From c3aaadcb165a7e188d808cc36507d8bd10a94524 Mon Sep 17 00:00:00 2001
From: Andrej <andrej.karpathy@gmail.com>
Date: Thu, 9 Jun 2022 20:55:27 +0000
Subject: [PATCH] split out train,test,new separately when reporting on
 sampling word identity

---
 makemore.py | 23 +++++++++++------------
 1 file changed, 11 insertions(+), 12 deletions(-)
diff --git a/makemore.py b/makemore.py
index 2026f15..53a98aa 100644
--- a/makemore.py
+++ b/makemore.py
@@ -252,8 +252,7 @@ def print_samples(num=10):
     top_k = args.top_k if args.top_k != -1 else None
     steps = train_dataset.get_output_length() - 1 # -1 because we already start with <START> token (index 0)
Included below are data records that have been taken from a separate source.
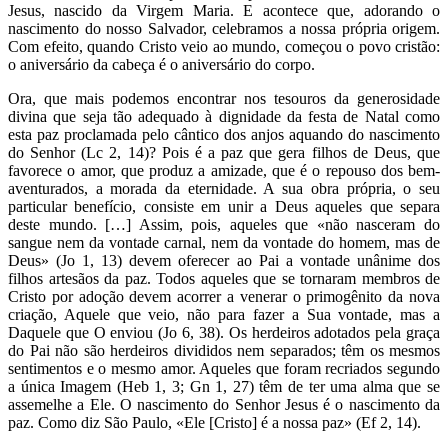
Jesus, nascido da Virgem Maria. E acontece que, adorando o
nascimento do nosso Salvador, celebramos a nossa própria origem.
Com efeito, quando Cristo veio ao mundo, começou o povo cristão:
o aniversário da cabeça é o aniversário do corpo.
Ora, que mais podemos encontrar nos tesouros da generosidade
divina que seja tão adequado à dignidade da festa de Natal como
esta paz proclamada pelo cântico dos anjos aquando do nascimento
do Senhor (Lc 2, 14)? Pois é a paz que gera filhos de Deus, que
favorece o amor, que produz a amizade, que é o repouso dos bem-
aventurados, a morada da eternidade. A sua obra própria, o seu
particular benefício, consiste em unir a Deus aqueles que separa
deste mundo. […] Assim, pois, aqueles que «não nasceram do
sangue nem da vontade carnal, nem da vontade do homem, mas de
Deus» (Jo 1, 13) devem oferecer ao Pai a vontade unânime dos
filhos artesãos da paz. Todos aqueles que se tornaram membros de
Cristo por adoção devem acorrer a venerar o primogênito da nova
criação, Aquele que veio, não para fazer a Sua vontade, mas a
Daquele que O enviou (Jo 6, 38). Os herdeiros adotados pela graça
do Pai não são herdeiros divididos nem separados; têm os mesmos
sentimentos e o mesmo amor. Aqueles que foram recriados segundo
a única Imagem (Heb 1, 3; Gn 1, 27) têm de ter uma alma que se
assemelhe a Ele. O nascimento do Senhor Jesus é o nascimento da
paz. Como diz São Paulo, «Ele [Cristo] é a nossa paz» (Ef 2, 14).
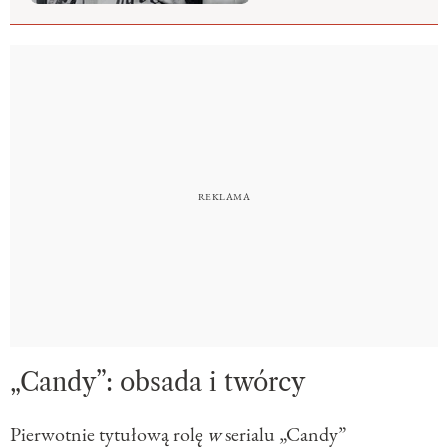
„Candy”: obsada i twórcy
Pierwotnie tytułową rolę
w
serialu „Candy”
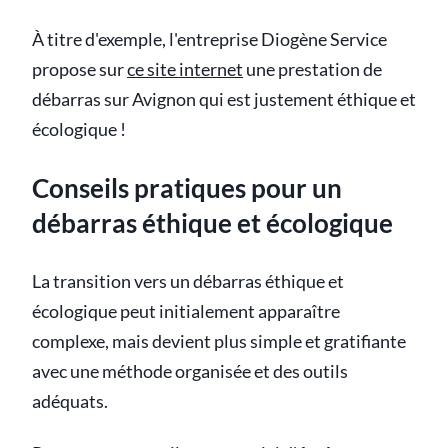
À titre d'exemple, l'entreprise Diogène Service
propose sur
ce site internet
une prestation de
débarras sur Avignon qui est justement éthique et
écologique !
Conseils pratiques pour un
débarras éthique et écologique
La transition vers un débarras éthique et
écologique peut initialement apparaître
complexe, mais devient plus simple et gratifiante
avec une méthode organisée et des outils
adéquats.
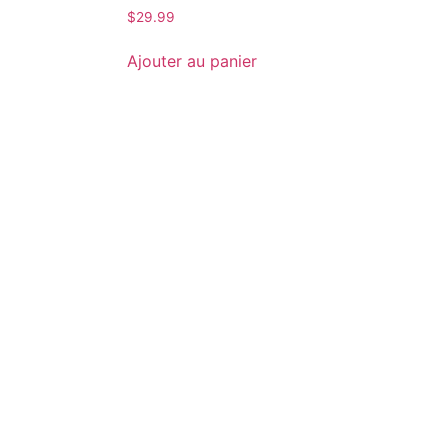
$
29.99
Ajouter au panier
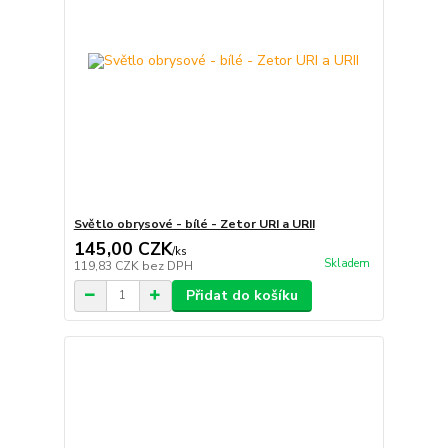
Světlo obrysové - bílé - Zetor URI a URII
145,00 CZK
/
ks
Skladem
119,83 CZK
bez DPH
Přidat do košíku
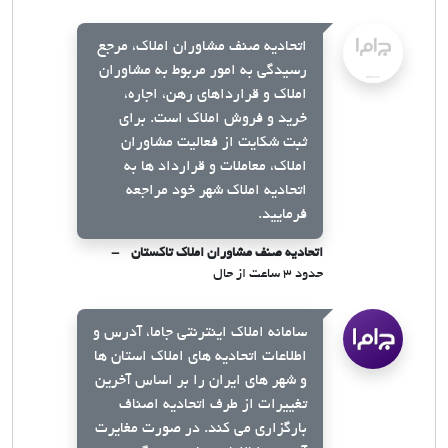
اتحادیه صنف مشاوران املاک، مرجع
رسیدگی به امور مربوط به مشاوران
املاک و قرارداهای رهن، اجاره،
خرید و فروش املاک است. برای
ثبت شکایت از فعالیت مشاوران
املاک، معاملات و قرارداد ها به
اتحادیه املاک شهر خود مراجعه
فرمایید.
اتحادیه صنف مشاوران املاک تاکستان
حدود ۳ ساعت از حال
سامانه املاک اینترنتی جاما، آدرس و
اطلاعات اتحادیه های املاک استان ها
و شهر های ایران را بر اساس آخرین
تغییرات از طرف اتحادیه اصناف
بارگزاری می کند. در صورت مغایرت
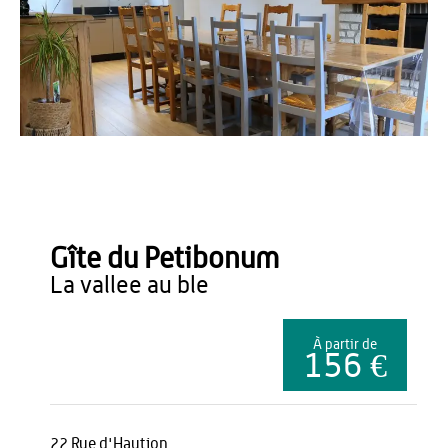
OT Thiérache
Gîte du Petibonum
la vallee au ble
À partir de
156 €
22 Rue d'Haution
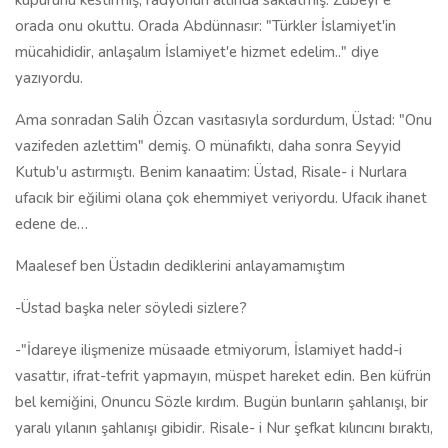
kupürünü kestirmiş, radyonun altında saklatmış. Zübeyr'e
orada onu okuttu. Orada Abdünnasır: "Türkler İslamiyet'in
mücahididir, anlaşalım İslamiyet'e hizmet edelim.." diye
yazıyordu.
Ama sonradan Salih Özcan vasıtasıyla sordurdum, Üstad: "Onu
vazifeden azlettim" demiş. O münafıktı, daha sonra Seyyid
Kutub'u astırmıştı. Benim kanaatim: Üstad, Risale- i Nurlara
ufacık bir eğilimi olana çok ehemmiyet veriyordu. Ufacık ihanet
edene de…
Maalesef ben Üstadın dediklerini anlayamamıştım
-Üstad başka neler söyledi sizlere?
-"İdareye ilişmenize müsaade etmiyorum, İslamiyet hadd-i
vasattır, ifrat-tefrit yapmayın, müspet hareket edin. Ben küfrün
bel kemiğini, Onuncu Sözle kırdım. Bugün bunların şahlanışı, bir
yaralı yılanın şahlanışı gibidir. Risale- i Nur şefkat kılıncını bıraktı,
     X_samp = sample(model, X_init, steps, top_k=top_k).to('cpu')
-    unique_samples = []
-    had_samples = []
+    train_samples, test_samples, new_samples = [], [], []
     for i in range(X_samp.size(0)):
         # get the i'th row of sampled integers, as python list
         row = X_samp[i, 1:].tolist() # note: we need to crop out the first <START> token
@@ -262,17 +261,17 @@ def print_samples(num=10):
         row = row[:crop_index]
         word_samp = train_dataset.decode(row)
         # separately track samples that we have and have not seen before
-        word_have = train_dataset.contains(word_samp) or test_dataset.contains(word_samp)
-        sample_list = had_samples if word_have else unique_samples
-        sample_list.append(word_samp)
-
+        if train_dataset.contains(word_samp):
+            train_samples.append(word_samp)
+        elif test_dataset.contains(word_samp):
+            test_samples.append(word_samp)
+        else:
+            new_samples.append(word_samp)
     print('-'*80)
-    print(f'{len(had_samples)} Samples that were found in input dataset:')
-    for word in had_samples:
-        print(word)
-    print(f'{len(unique_samples)} Samples that were NOT found in input dataset:')
-    for word in unique_samples:
-        print(word)
+    for lst, desc in [(train_samples, 'in train'), (test_samples, 'in test'), (new_samples, 'new')]:
+        print(f"{len(lst)} samples that are {desc}:")
+        for word in lst:
+            print(word)
     print('-'*80)
 
 @torch.inference_mode()